▶ _The problem_
Without including any image, retype the records word for word.

Transcribed page contents:
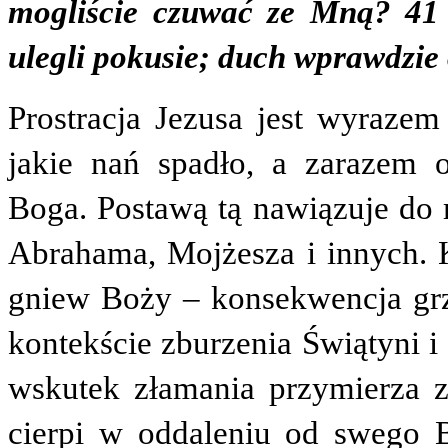
mogliście czuwać ze Mną? 41 C
ulegli pokusie; duch wprawdzie 
Prostracja Jezusa jest wyraze
jakie nań spadło, a zarazem 
Boga. Postawą tą nawiązuje do
Abrahama, Mojżesza i innych. K
gniew Boży – konsekwencja grz
kontekście zburzenia Świątyni i
wskutek złamania przymierza 
cierpi w oddaleniu od swego B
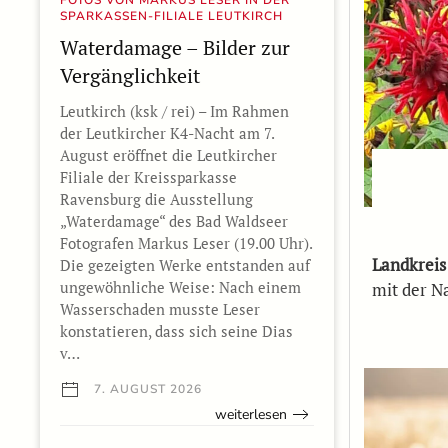
SPARKASSEN-FILIALE LEUTKIRCH
Waterdamage – Bilder zur
Vergänglichkeit
Leutkirch (ksk / rei) – Im Rahmen
der Leutkircher K4-Nacht am 7.
August eröffnet die Leutkircher
Filiale der Kreissparkasse
Ravensburg die Ausstellung
„Waterdamage“ des Bad Waldseer
Fotografen Markus Leser (19.00 Uhr).
Landkreis
Die gezeigten Werke entstanden auf
ungewöhnliche Weise: Nach einem
mit der N
Wasserschaden musste Leser
konstatieren, dass sich seine Dias
v…
7. AUGUST 2026
weiterlesen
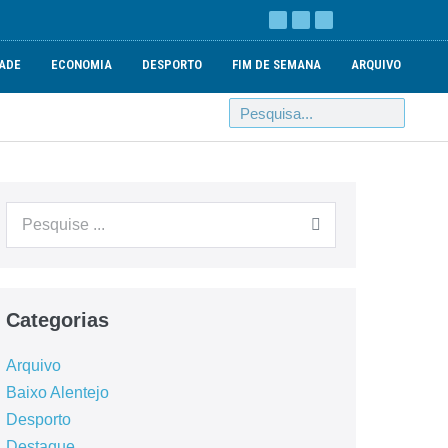
ADE
ECONOMIA
DESPORTO
FIM DE SEMANA
ARQUIVO
Categorias
Arquivo
Baixo Alentejo
Desporto
Destaque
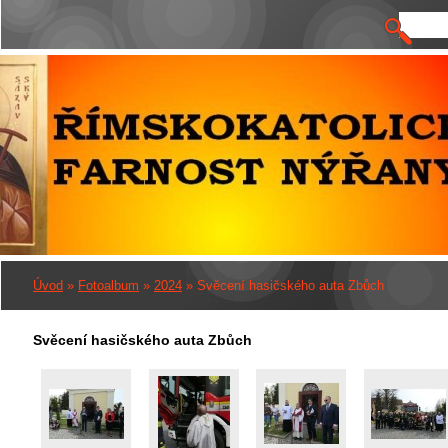
Úvod
»
Fotoalbum
»
2024
»
Svěcení hasičského auta Zbůch
Svěcení hasičského auta Zbůch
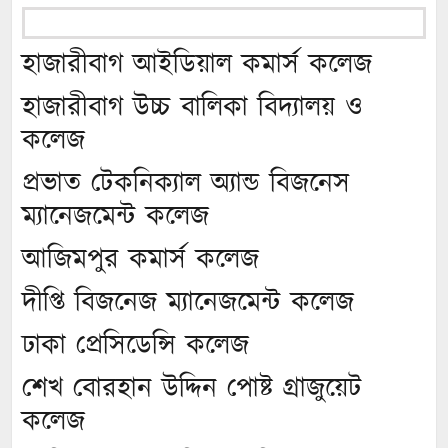
হাজারীবাগ আইডিয়াল কমার্স কলেজ
হাজারীবাগ উচ্চ বালিকা বিদ্যালয় ও
কলেজ
প্রভাত টেকনিক্যাল অ্যান্ড বিজনেস
ম্যানেজমেন্ট কলেজ
আজিমপুর কমার্স কলেজ
দীপ্তি বিজনেজ ম্যানেজমেন্ট কলেজ
ঢাকা প্রেসিডেন্সি কলেজ
শেখ বোরহান উদ্দিন পোষ্ট গ্রাজুয়েট
কলেজ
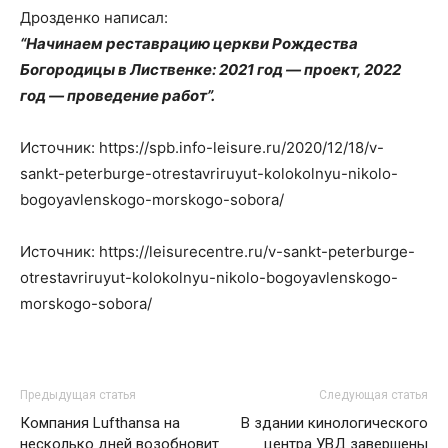
Дрозденко написал:
“Начинаем реставрацию церкви Рождества
Богородицы в Лиственке: 2021 год — проект, 2022
год — проведение работ”.
Источник: https://spb.info-leisure.ru/2020/12/18/v-
sankt-peterburge-otrestavriruyut-kolokolnyu-nikolo-
bogoyavlenskogo-morskogo-sobora/
Источник: https://leisurecentre.ru/v-sankt-peterburge-
otrestavriruyut-kolokolnyu-nikolo-bogoyavlenskogo-
morskogo-sobora/
Предыдущая статья
Следующая статья
Компания Lufthansa на
В здании кинологического
несколько дней возобновит
центра УВД завершены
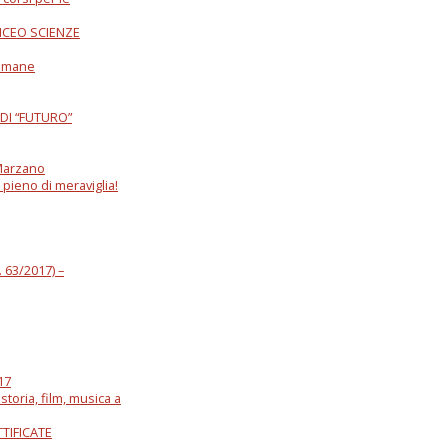
ICEO SCIENZE
 Umane
DI “FUTURO”
a Marzano
 pieno di meraviglia!
. 63/2017) –
17
storia, film, musica a
ETTIFICATE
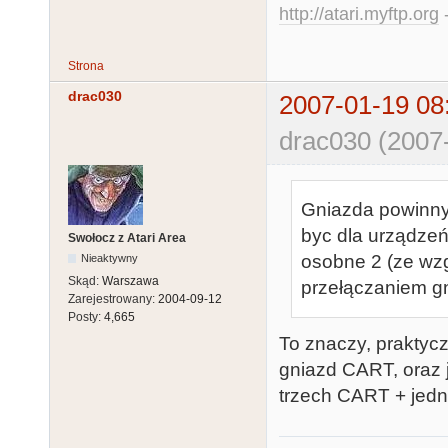
http://atari.myftp.org
-
Strona
drac030
2007-01-19 08
drac030 (2007
Gniazda powinny
byc dla urządze
Swołocz z Atari Area
osobne 2 (ze wz
Nieaktywny
Skąd:
Warszawa
przełączaniem gn
Zarejestrowany:
2004-09-12
Posty:
4,665
To znaczy, praktyc
gniazd CART, oraz 
trzech CART + jed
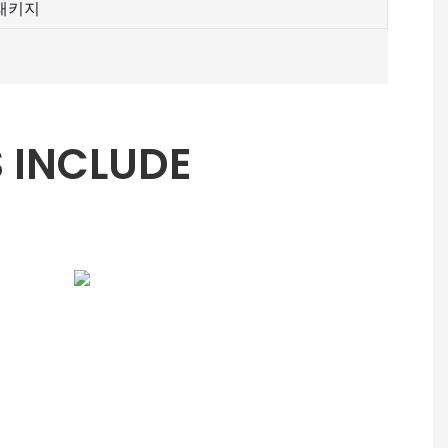
패키지
 INCLUDE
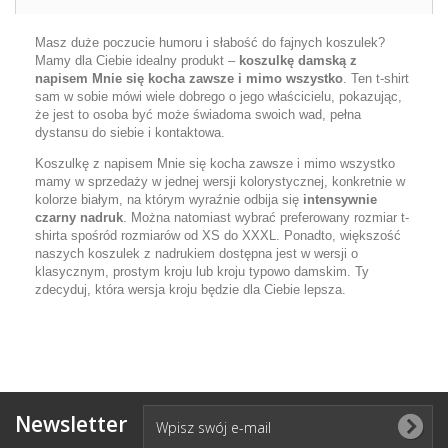
Masz duże poczucie humoru i słabość do fajnych koszulek?
Mamy dla Ciebie idealny produkt –
koszulkę damską z
napisem Mnie się kocha zawsze i mimo wszystko
. Ten t-shirt
sam w sobie mówi wiele dobrego o jego właścicielu, pokazując,
że jest to osoba być może świadoma swoich wad, pełna
dystansu do siebie i kontaktowa.
Koszulkę z napisem Mnie się kocha zawsze i mimo wszystko
mamy w sprzedaży w jednej wersji kolorystycznej, konkretnie w
kolorze białym, na którym wyraźnie odbija się
intensywnie
czarny nadruk
. Można natomiast wybrać preferowany rozmiar t-
shirta spośród rozmiarów od XS do XXXL. Ponadto, większość
naszych koszulek z nadrukiem dostępna jest w wersji o
klasycznym, prostym kroju lub kroju typowo damskim. Ty
zdecyduj, która wersja kroju będzie dla Ciebie lepsza.
Newsletter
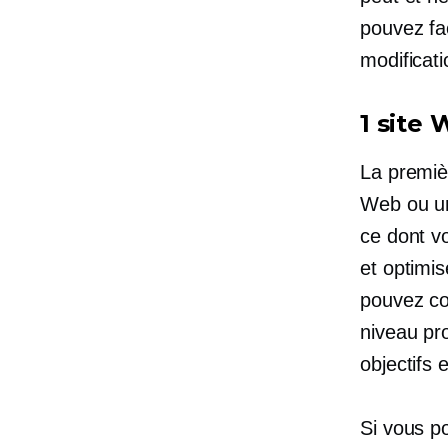
pouvez fa
modificati
1 site
La premiè
Web ou un 
ce dont v
et
optimis
pouvez co
niveau pr
objectifs
Si vous po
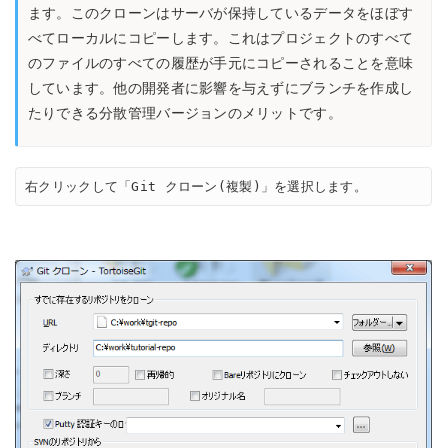
ます。このクローンはサーバが保持しているデータをほぼす
べてローカルにコピーします。これはプロジェクトのすべて
のファイルのすべての履歴が手元にコピーされることを意味
しています。他の開発者に影響を与えずにブランチを作成し
たりできる分散管理バージョンのメリットです。
右クリックして「Git クローン(複製)」を選択します。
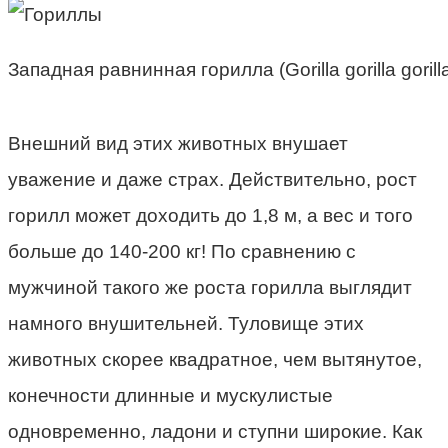
Западная равнинная горилла (Gorilla gorilla gorilla
Внешний вид этих животных внушает
уважение и даже страх. Действительно, рост
горилл может доходить до 1,8 м, а вес и того
больше до 140-200 кг! По сравнению с
мужчиной такого же роста горилла выглядит
намного внушительней. Туловище этих
животных скорее квадратное, чем вытянутое,
конечности длинные и мускулистые
одновременно, ладони и ступни широкие. Как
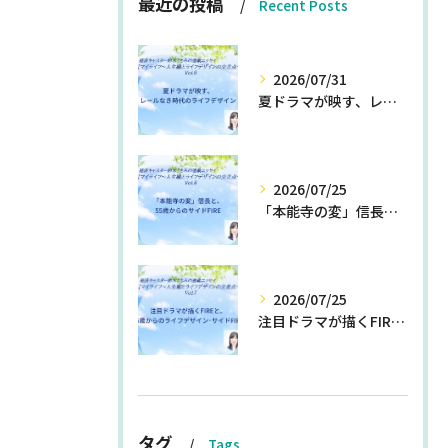
最近の投稿
Recent Posts
2026/07/31
夏ドラマが映す、レールなき時代のライフデザイン
2026/07/25
「本能寺の変」信長と、55歳からのサイドFIRE
2026/07/25
注目ドラマが描くFIREと、55歳からのライフデザイン・サイドFIRE
タグ
Tags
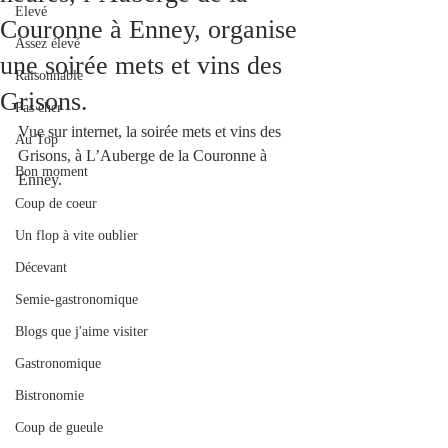
Elevé
Couronne à Enney, organise
Assez élevé
une soirée mets et vins des
Raisonnable
Grisons.
Pas cher
Vue sur internet, la soirée mets et vins des 
Au Top
Grisons, à L’Auberge de la Couronne à 
Bon moment
Enney.
Coup de coeur
Un flop à vite oublier
Décevant
Semie-gastronomique
Blogs que j'aime visiter
Gastronomique
Bistronomie
Coup de gueule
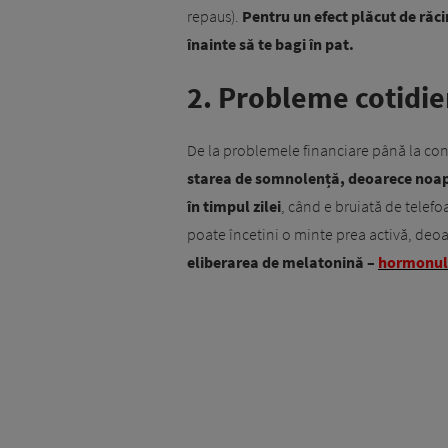
repaus).
Pentru un efect plăcut de răci
înainte să te bagi în pat.
2. Probleme cotidi
De la problemele financiare până la conf
starea de somnolență, deoarece noap
în timpul zilei
, când e bruiată de telefoa
poate încetini o minte prea activă, deoa
eliberarea de melatonină –
hormonul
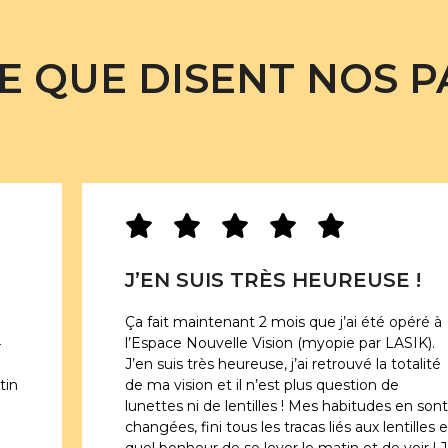
E QUE DISENT NOS P
J’EN SUIS TRÈS HEUREUSE !
Ça fait maintenant 2 mois que j’ai été opéré à
4
l’Espace Nouvelle Vision (myopie par LASIK).
J’en suis très heureuse, j’ai retrouvé la totalité
tin
de ma vision et il n’est plus question de
lunettes ni de lentilles ! Mes habitudes en sont
changées, fini tous les tracas liés aux lentilles e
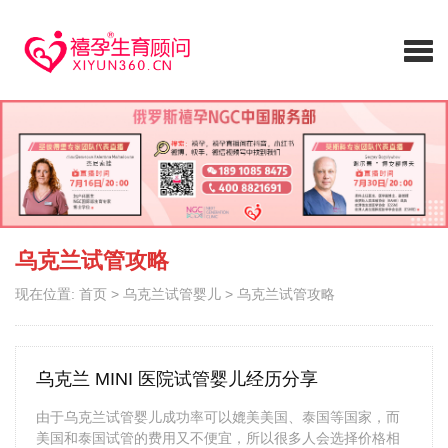
乌克兰试管攻略
现在位置:
首页
>
乌克兰试管婴儿
>
乌克兰试管攻略
乌克兰 MINI 医院试管婴儿经历分享
由于乌克兰试管婴儿成功率可以媲美美国、泰国等国家，而
美国和泰国试管的费用又不便宜，所以很多人会选择价格相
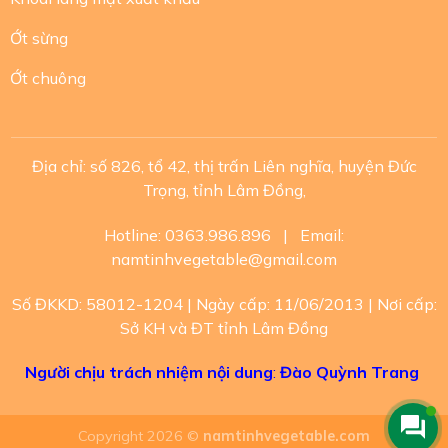
Ớt sừng
Ớt chuông
Địa chỉ: số 826, tổ 42, thị trấn Liên nghĩa, huyện Đức
Trọng, tỉnh Lâm Đồng,
Hotline:
0363.986.896
| Email:
namtinhvegetable@gmail.com
Số ĐKKD: 58012-1204 | Ngày cấp: 11/06/2013 | Nơi cấp:
Sở KH và ĐT tỉnh Lâm Đồng
Người chịu trách nhiệm nội dung
:
Đào Quỳnh Trang
Copyright 2026 ©
namtinhvegetable.com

▶ _Output of the exercise_
mogliście czuwać ze Mną? 41 C
ulegli pokusie; duch wprawdzie 
Prostracja Jezusa jest wyraze
jakie nań spadło, a zarazem 
Boga. Postawą tą nawiązuje do
Abrahama, Mojżesza i innych. K
gniew Boży – konsekwencja grz
kontekście zburzenia Świątyni i
wskutek złamania przymierza 
cierpi w oddaleniu od swego B
SPARKASSEN-FILIALE LEUTKIRCH
Waterdamage – Bilder zur
Vergänglichkeit
Leutkirch (ksk / rei) – Im Rahmen
der Leutkircher K4-Nacht am 7.
August eröffnet die Leutkircher
Filiale der Kreissparkasse
Ravensburg die Ausstellung
„Waterdamage“ des Bad Waldseer
Fotografen Markus Leser (19.00 Uhr).
Landkreis
Die gezeigten Werke entstanden auf
ungewöhnliche Weise: Nach einem
mit der N
Wasserschaden musste Leser
konstatieren, dass sich seine Dias
v…
7. AUGUST 2026
weiterlesen
ADE
ECONOMIA
DESPORTO
FIM DE SEMANA
ARQUIVO
Categorias
Arquivo
Baixo Alentejo
Desporto
Destaque
Úvod
»
Fotoalbum
»
2024
»
Svěcení hasičského auta Zbůch
Svěcení hasičského auta Zbůch
হাজারীবাগ আইডিয়াল কমার্স কলেজ
হাজারীবাগ উচ্চ বালিকা বিদ্যালয় ও
কলেজ
প্রভাত টেকনিক্যাল অ্যান্ড বিজনেস
ম্যানেজমেন্ট কলেজ
আজিমপুর কমার্স কলেজ
দীপ্তি বিজনেজ ম্যানেজমেন্ট কলেজ
ঢাকা প্রেসিডেন্সি কলেজ
শেখ বোরহান উদ্দিন পোষ্ট গ্রাজুয়েট
কলেজ
Дрозденко написал:
“Начинаем реставрацию церкви Рождества
Богородицы в Лиственке: 2021 год — проект, 2022
год — проведение работ”.
Источник: https://spb.info-leisure.ru/2020/12/18/v-
sankt-peterburge-otrestavriruyut-kolokolnyu-nikolo-
bogoyavlenskogo-morskogo-sobora/
Источник: https://leisurecentre.ru/v-sankt-peterburge-
otrestavriruyut-kolokolnyu-nikolo-bogoyavlenskogo-
morskogo-sobora/
Предыдущая статья
Следующая статья
Компания Lufthansa на
В здании кинологического
несколько дней возобновит
центра УВД завершены
ICEO SCIENZE
 Umane
DI “FUTURO”
a Marzano
 pieno di meraviglia!
. 63/2017) –
17
storia, film, musica a
ETTIFICATE
http://atari.myftp.org
-
Strona
drac030
2007-01-19 08
drac030 (2007
Gniazda powinny
byc dla urządze
Swołocz z Atari Area
osobne 2 (ze wz
Nieaktywny
Skąd:
Warszawa
przełączaniem gn
Zarejestrowany:
2004-09-12
Posty:
4,665
To znaczy, praktyc
gniazd CART, oraz 
trzech CART + jed
패키지
 INCLUDE
Masz duże poczucie humoru i słabość do fajnych koszulek?
Mamy dla Ciebie idealny produkt –
koszulkę damską z
napisem Mnie się kocha zawsze i mimo wszystko
. Ten t-shirt
sam w sobie mówi wiele dobrego o jego właścicielu, pokazując,
że jest to osoba być może świadoma swoich wad, pełna
dystansu do siebie i kontaktowa.
Koszulkę z napisem Mnie się kocha zawsze i mimo wszystko
mamy w sprzedaży w jednej wersji kolorystycznej, konkretnie w
kolorze białym, na którym wyraźnie odbija się
intensywnie
czarny nadruk
. Można natomiast wybrać preferowany rozmiar t-
shirta spośród rozmiarów od XS do XXXL. Ponadto, większość
naszych koszulek z nadrukiem dostępna jest w wersji o
klasycznym, prostym kroju lub kroju typowo damskim. Ty
zdecyduj, która wersja kroju będzie dla Ciebie lepsza.
Newsletter
pouvez fa
modificati
1 site
La premiè
Web ou un 
ce dont v
et
optimis
pouvez co
niveau pr
objectifs
Si vous po
ます。このクローンはサーバが保持しているデータをほぼす
べてローカルにコピーします。これはプロジェクトのすべて
のファイルのすべての履歴が手元にコピーされることを意味
しています。他の開発者に影響を与えずにブランチを作成し
たりできる分散管理バージョンのメリットです。
右クリックして「Git クローン(複製)」を選択します。
Западная равнинная горилла (Gorilla gorilla gorilla
Внешний вид этих животных внушает
уважение и даже страх. Действительно, рост
горилл может доходить до 1,8 м, а вес и того
больше до 140-200 кг! По сравнению с
мужчиной такого же роста горилла выглядит
намного внушительней. Туловище этих
животных скорее квадратное, чем вытянутое,
конечности длинные и мускулистые
одновременно, ладони и ступни широкие. Как
最近の投稿
Recent Posts
2026/07/31
夏ドラマが映す、レールなき時代のライフデザイン
2026/07/25
「本能寺の変」信長と、55歳からのサイドFIRE
2026/07/25
注目ドラマが描くFIREと、55歳からのライフデザイン・サイドFIRE
タグ
Tags
Elevé
Couronne à Enney, organise
Assez élevé
une soirée mets et vins des
Raisonnable
Grisons.
Pas cher
Vue sur internet, la soirée mets et vins des 
Au Top
Grisons, à L’Auberge de la Couronne à 
Bon moment
Enney.
Coup de coeur
Un flop à vite oublier
Décevant
Semie-gastronomique
Blogs que j'aime visiter
Gastronomique
Bistronomie
Coup de gueule
repaus).
Pentru un efect plăcut de răci
înainte să te bagi în pat.
2. Probleme cotidi
De la problemele financiare până la conf
starea de somnolență, deoarece noap
în timpul zilei
, când e bruiată de telefoa
poate încetini o minte prea activă, deoa
eliberarea de melatonină –
hormonul
E QUE DISENT NOS P
J’EN SUIS TRÈS HEUREUSE !
Ça fait maintenant 2 mois que j’ai été opéré à
4
l’Espace Nouvelle Vision (myopie par LASIK).
J’en suis très heureuse, j’ai retrouvé la totalité
tin
de ma vision et il n’est plus question de
lunettes ni de lentilles ! Mes habitudes en sont
changées, fini tous les tracas liés aux lentilles e
乌克兰试管攻略
现在位置:
首页
>
乌克兰试管婴儿
>
乌克兰试管攻略
乌克兰 MINI 医院试管婴儿经历分享
由于乌克兰试管婴儿成功率可以媲美美国、泰国等国家，而
美国和泰国试管的费用又不便宜，所以很多人会选择价格相
Ớt sừng
Ớt chuông
Địa chỉ: số 826, tổ 42, thị trấn Liên nghĩa, huyện Đức
Trọng, tỉnh Lâm Đồng,
Hotline:
0363.986.896
| Email:
namtinhvegetable@gmail.com
Số ĐKKD: 58012-1204 | Ngày cấp: 11/06/2013 | Nơi cấp:
Sở KH và ĐT tỉnh Lâm Đồng
Người chịu trách nhiệm nội dung
:
Đào Quỳnh Trang
Copyright 2026 ©
namtinhvegetable.com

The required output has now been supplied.